Normally, nothing ages quicker than a vision of the future. But some of the boldest of the authors' predictions, both the dangerous and the promising, have held. Hierarchies and authority structures and institutions have weakened. Gender roles became more fluid as options opened for a “superabundance of selves.” We have become comfortable with virtual representations. We have become used to transience and disposability in things and relationships—even if the paper wedding dress didn’t take.
The Pace Quickens…
Between 1970 and the present, we have moved to the cusp of several of history’s greatest scientific revolutions. We have solved the mystery of the force that drives the continents, sent probes roving to nearby planets and into deep space, applied the insights of evolution to medicine and human psychology, fashioned replacements for worn-out joints and murky crystalline lenses, and created artificial but near-human intelligence. We are close to explaining the neuroarchitecture and neurochemistry of human emotion and consciousness. We are nearing an understanding of the very quantum foam that unifies space and time. The once mysterious now routinely falls to rational investigation. Everywhere there is proof of progress and understanding.
But the Culture Lags
Yet at the same time millions of the most future-shocked among us, those anguished by the feeling of having been left behind amidst accelerating change, have fallen victim to the purveyors of bizarre and groundless theories that both feed distrust and feed on distrust. When so much is uncertain, complicated, difficult, or apparently out of individual control and therefore menacing, people seek comfort in explanation, even when the explanations are twisted, and attributions of blame are ridiculous and blind to contrary evidence.

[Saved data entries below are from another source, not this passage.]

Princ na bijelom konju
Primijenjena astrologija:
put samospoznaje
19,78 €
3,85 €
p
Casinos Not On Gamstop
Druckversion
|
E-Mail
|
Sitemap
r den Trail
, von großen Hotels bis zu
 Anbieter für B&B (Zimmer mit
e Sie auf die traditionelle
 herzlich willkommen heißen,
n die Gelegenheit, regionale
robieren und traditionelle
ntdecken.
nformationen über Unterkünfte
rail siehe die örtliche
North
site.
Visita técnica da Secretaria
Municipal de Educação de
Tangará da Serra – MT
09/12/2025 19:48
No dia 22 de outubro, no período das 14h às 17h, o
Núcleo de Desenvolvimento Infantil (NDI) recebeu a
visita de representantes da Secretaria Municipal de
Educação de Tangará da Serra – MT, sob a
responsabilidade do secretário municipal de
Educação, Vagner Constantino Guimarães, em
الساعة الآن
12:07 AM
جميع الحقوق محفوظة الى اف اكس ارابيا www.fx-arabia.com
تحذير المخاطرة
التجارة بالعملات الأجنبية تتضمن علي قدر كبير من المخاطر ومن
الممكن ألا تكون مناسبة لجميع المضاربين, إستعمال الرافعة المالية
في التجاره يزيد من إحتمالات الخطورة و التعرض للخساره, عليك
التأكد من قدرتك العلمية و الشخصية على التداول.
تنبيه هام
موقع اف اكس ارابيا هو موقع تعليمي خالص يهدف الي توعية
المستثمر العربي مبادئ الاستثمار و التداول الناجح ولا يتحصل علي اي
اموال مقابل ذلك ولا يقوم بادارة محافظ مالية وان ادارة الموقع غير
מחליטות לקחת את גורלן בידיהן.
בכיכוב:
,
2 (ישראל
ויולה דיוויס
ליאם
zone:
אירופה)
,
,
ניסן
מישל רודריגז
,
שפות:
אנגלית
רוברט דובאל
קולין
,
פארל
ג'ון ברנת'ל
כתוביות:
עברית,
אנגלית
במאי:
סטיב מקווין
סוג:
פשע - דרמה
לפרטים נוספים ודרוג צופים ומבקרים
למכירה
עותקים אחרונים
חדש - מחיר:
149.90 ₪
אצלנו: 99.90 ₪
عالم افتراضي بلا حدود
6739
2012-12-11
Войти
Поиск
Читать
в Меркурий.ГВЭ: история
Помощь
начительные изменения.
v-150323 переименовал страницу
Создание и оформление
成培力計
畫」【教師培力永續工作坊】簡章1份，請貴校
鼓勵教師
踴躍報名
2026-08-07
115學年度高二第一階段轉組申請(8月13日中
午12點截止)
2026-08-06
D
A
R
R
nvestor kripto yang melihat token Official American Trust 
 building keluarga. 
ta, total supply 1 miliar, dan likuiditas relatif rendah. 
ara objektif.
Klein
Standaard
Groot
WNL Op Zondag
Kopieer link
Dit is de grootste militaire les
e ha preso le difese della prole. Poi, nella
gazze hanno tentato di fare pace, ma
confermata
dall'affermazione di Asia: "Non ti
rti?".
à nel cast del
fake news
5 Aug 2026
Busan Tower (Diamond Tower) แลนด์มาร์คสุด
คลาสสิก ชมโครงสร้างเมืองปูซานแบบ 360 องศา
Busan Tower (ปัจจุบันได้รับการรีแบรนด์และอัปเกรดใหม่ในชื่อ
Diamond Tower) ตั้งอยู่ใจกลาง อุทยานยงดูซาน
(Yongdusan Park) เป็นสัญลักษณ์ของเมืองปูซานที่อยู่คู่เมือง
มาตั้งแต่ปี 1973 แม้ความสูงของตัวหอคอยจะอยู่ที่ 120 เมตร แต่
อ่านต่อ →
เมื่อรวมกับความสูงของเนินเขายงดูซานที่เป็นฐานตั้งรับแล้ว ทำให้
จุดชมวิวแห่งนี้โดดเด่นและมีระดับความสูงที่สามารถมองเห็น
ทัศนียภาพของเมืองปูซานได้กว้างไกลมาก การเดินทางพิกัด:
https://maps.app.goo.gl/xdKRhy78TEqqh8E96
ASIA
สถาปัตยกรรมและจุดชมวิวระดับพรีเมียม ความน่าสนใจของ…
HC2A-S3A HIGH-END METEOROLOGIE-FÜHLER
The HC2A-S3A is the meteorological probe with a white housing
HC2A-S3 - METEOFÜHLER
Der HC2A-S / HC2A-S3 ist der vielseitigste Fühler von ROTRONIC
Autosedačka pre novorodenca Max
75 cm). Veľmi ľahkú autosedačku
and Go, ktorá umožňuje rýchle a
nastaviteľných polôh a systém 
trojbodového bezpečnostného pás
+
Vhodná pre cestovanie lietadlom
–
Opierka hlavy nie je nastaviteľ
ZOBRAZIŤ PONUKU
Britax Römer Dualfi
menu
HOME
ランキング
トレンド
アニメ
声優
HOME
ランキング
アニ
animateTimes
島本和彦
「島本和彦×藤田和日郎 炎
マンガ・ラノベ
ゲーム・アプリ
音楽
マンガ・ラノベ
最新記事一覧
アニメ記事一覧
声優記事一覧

Thus, a substantial number of us have come to imagine that rock crystals can heal a sore knee. Distinguished newspapers still carry columns that insist that the configuration of the planets on your birthday will influence your job prospects or your portfolio. Popular tabloids assert that aliens with unnatural fixations might kidnap us. Shadowy deep-state actors are believed to have hijacked voting machines, and cell-phone towers are held responsible for pandemics. Fervent politicians believe they can legislate the laws of geology and biology. And that moon landing? Aha! Staged in a studio!
These fearful reactions are defense mechanisms mainly, weak shortcuts to understanding. It is not the information overload the Tofflers predicted, per se, that has recently so frightened and inflamed the vulnerable. Rather, it is skewed information that engendered the fear that hardened into confirmation bias and belief.
The oldest defense against this distortion remains the best defense—lifelong learning rooted in fact. Staying abreast of sound science has become not only the citizen’s sacred duty but a form of resilience.
Staying Resilient
Mostly though, we rolled with it all. Change didn’t shatter us. We didn’t disappear down the rabbit hole. We adjusted. We accommodated. We adapted. Knowing my shortcomings, my tech-savvy daughters once set my incoming phone messages to clack with the ancient (comforting!) sound of a mechanical typewriter. But eventually even the Luddites and geezers among us updated. Over the last five decades, the shocking future became routine.
References
Alvin Toffler, Future Shock, (1970).
Thomas Kuhn, The Structure of Scientific Revolutions, (1962).
David A. Hollinger, "Obama, the Instability of Color Lines, and the Promise of a Post-ethnic Future," Callaloo, (2008).